"My garden hose will usually throw a stream across the street, which is very desirable when one wishes to sprinkle the street, but this pressure is disastrous when I wish to sprinkle the flowers. Turning down the stop-cock at the nozzle makes it shoot a smaller stream but more spiteful in pressure, knocking the flowers to pieces and washing the soil away from their roots. But if I partially close the stop-cock at the side of the house where the hose is attached I may have the stream of water flow as gently as I choose.

"I should meet precisely the same situation if I tried to ring an ordinary electric bell by a 110-volt current, and I should use the same method of overcoming the difficulty.

"The great virtue of the dynamo is that it can furnish a large supply so that the voltage is kept constant on a great flow of current.

Fig. 126

"I have not forgotten the question, but have tried to work toward its answer all this time. The question is, why did Ernest get a shock this morning when he touched only one binding post, and when the battery of five cells is not capable of giving shocks to any one who touches its binding posts directly? We need one more diagram to give the final answer. In [Fig. 126] e represents the binding post from which the shock was received. B is the battery of five cells, C is the spark coil, G is the engine cylinder, f is the spark plug. When one wishes to start the engine he closes the switch S. This makes a continuous conductor from the battery to the metal cylinder itself. As the engine rolls over it closes the gap in the conductor at d for an instant. The primary circuit is then completed and the current passes from B to the cylinder, through the metal of the cylinder to d, then to the coil C, where it passes through a portion of the coil and then back to the battery. The vibrator on the coil causes the magnetic field to rapidly vary in strength. This induces a secondary current in the whole coil which, because it passes through a very great number of turns, has a high voltage. This passes from C through B to the base of the engine, then up the walls of the cylinder to the plug f, then jumps across the gap at a, causing the spark which explodes the mixture of gasolene and air in the cylinder. The spark plug f is porcelain—an exceedingly good insulator. Through the centre of this passes a wire from a to e. The current passes up this and back to C. Now the engine rests upon the floor of the boat, and Ernest stood upon the same floor. The wood of this floor when dry and clean is a very good insulator, but when wet, and particularly when wet with water that has ever so slight an amount of any salt in solution, it becomes a conductor for such high tension currents. When therefore Ernest, standing upon the floor of the boat, touched the binding post, e, this induced current of high voltage found it about as easy to pass from the metal of the engine cylinder through the wood to his body and through his body to e as to jump across the short air gap at a. There are two things upon which he may congratulate himself.

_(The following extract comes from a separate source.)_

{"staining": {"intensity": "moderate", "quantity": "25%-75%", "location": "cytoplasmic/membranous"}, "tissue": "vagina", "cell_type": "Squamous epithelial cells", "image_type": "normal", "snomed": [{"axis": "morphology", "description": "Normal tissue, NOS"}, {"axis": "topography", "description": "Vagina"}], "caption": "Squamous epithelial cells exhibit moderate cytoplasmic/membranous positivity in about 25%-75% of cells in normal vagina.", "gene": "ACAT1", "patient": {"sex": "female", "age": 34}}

"1. While the coil stepped up the voltage so high it reduced the available quantity of the current, so that the shock was a safe one.

"2. He received only a portion of the current which passed. The major part of it passed across the gap at a, otherwise we should have noticed that the engine missed an explosion when he touched the binding post."

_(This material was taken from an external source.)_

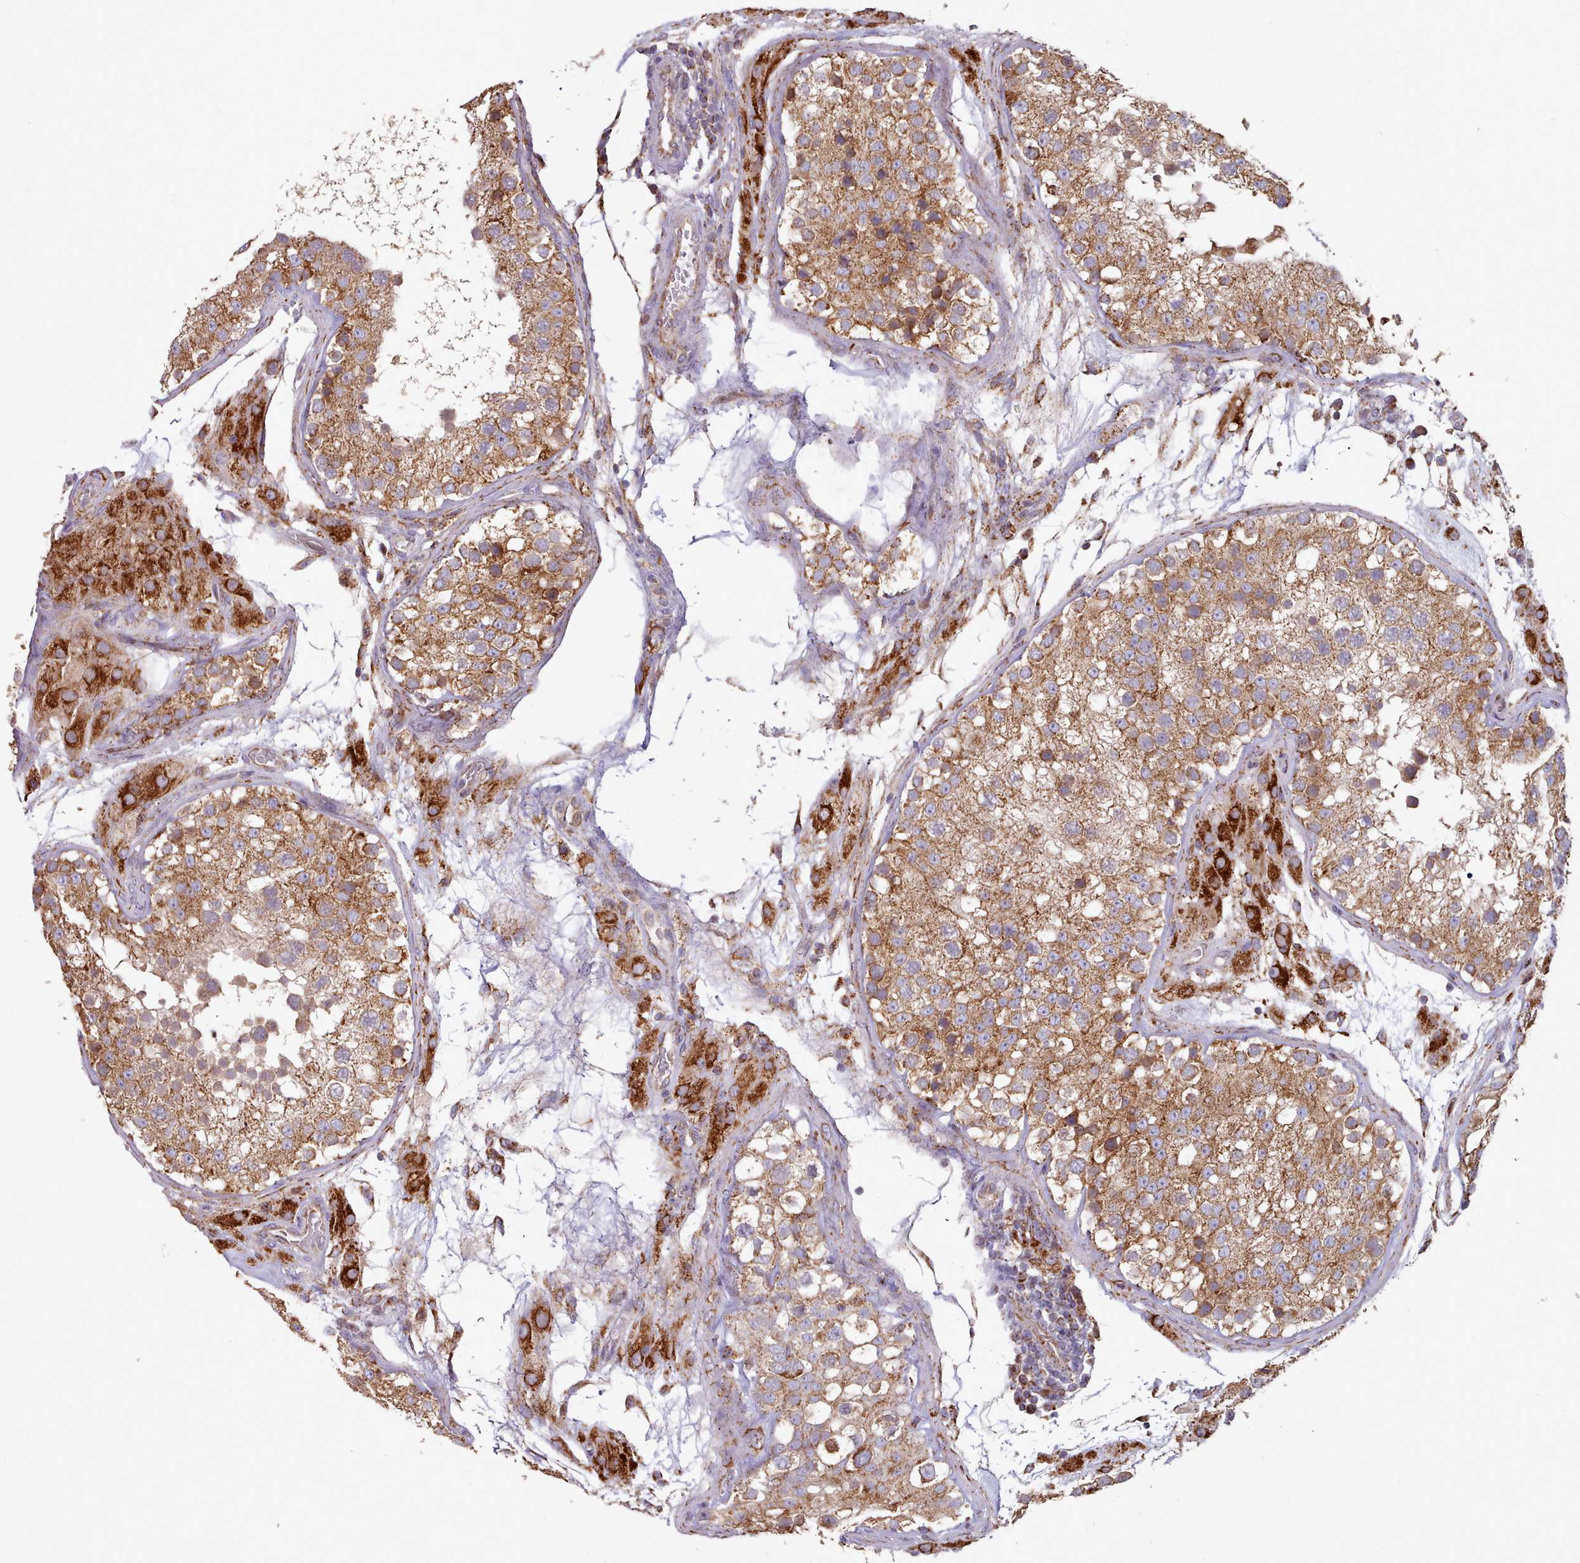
{"staining": {"intensity": "moderate", "quantity": ">75%", "location": "cytoplasmic/membranous"}, "tissue": "testis", "cell_type": "Cells in seminiferous ducts", "image_type": "normal", "snomed": [{"axis": "morphology", "description": "Normal tissue, NOS"}, {"axis": "topography", "description": "Testis"}], "caption": "Moderate cytoplasmic/membranous staining is identified in approximately >75% of cells in seminiferous ducts in unremarkable testis. (DAB IHC, brown staining for protein, blue staining for nuclei).", "gene": "HSDL2", "patient": {"sex": "male", "age": 26}}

The only part of this electrical outfit from which one may receive a shock is that line from e to C. The greatest difference in electric pressure is always to be found between the two extremities of the electric generator; as, for example, between the carbon end and the zinc end of the battery, the positive and negative poles of the dynamos; the right-hand and left-hand end of this coil. Since the right-hand end is connected by good conductors with the metal of the engine and with the floor of the boat and through it with our bodies, we are in the same electrical condition as the right end of the coil; but the left-hand end and the wire connecting it with e are forced by the varying magnetic field into a very different state of electric tension, and it is insulated from the engine and from us by the porcelain spark plug. We say that the "difference in potential" between the two sides of this system is 5000 to 10,000 volts.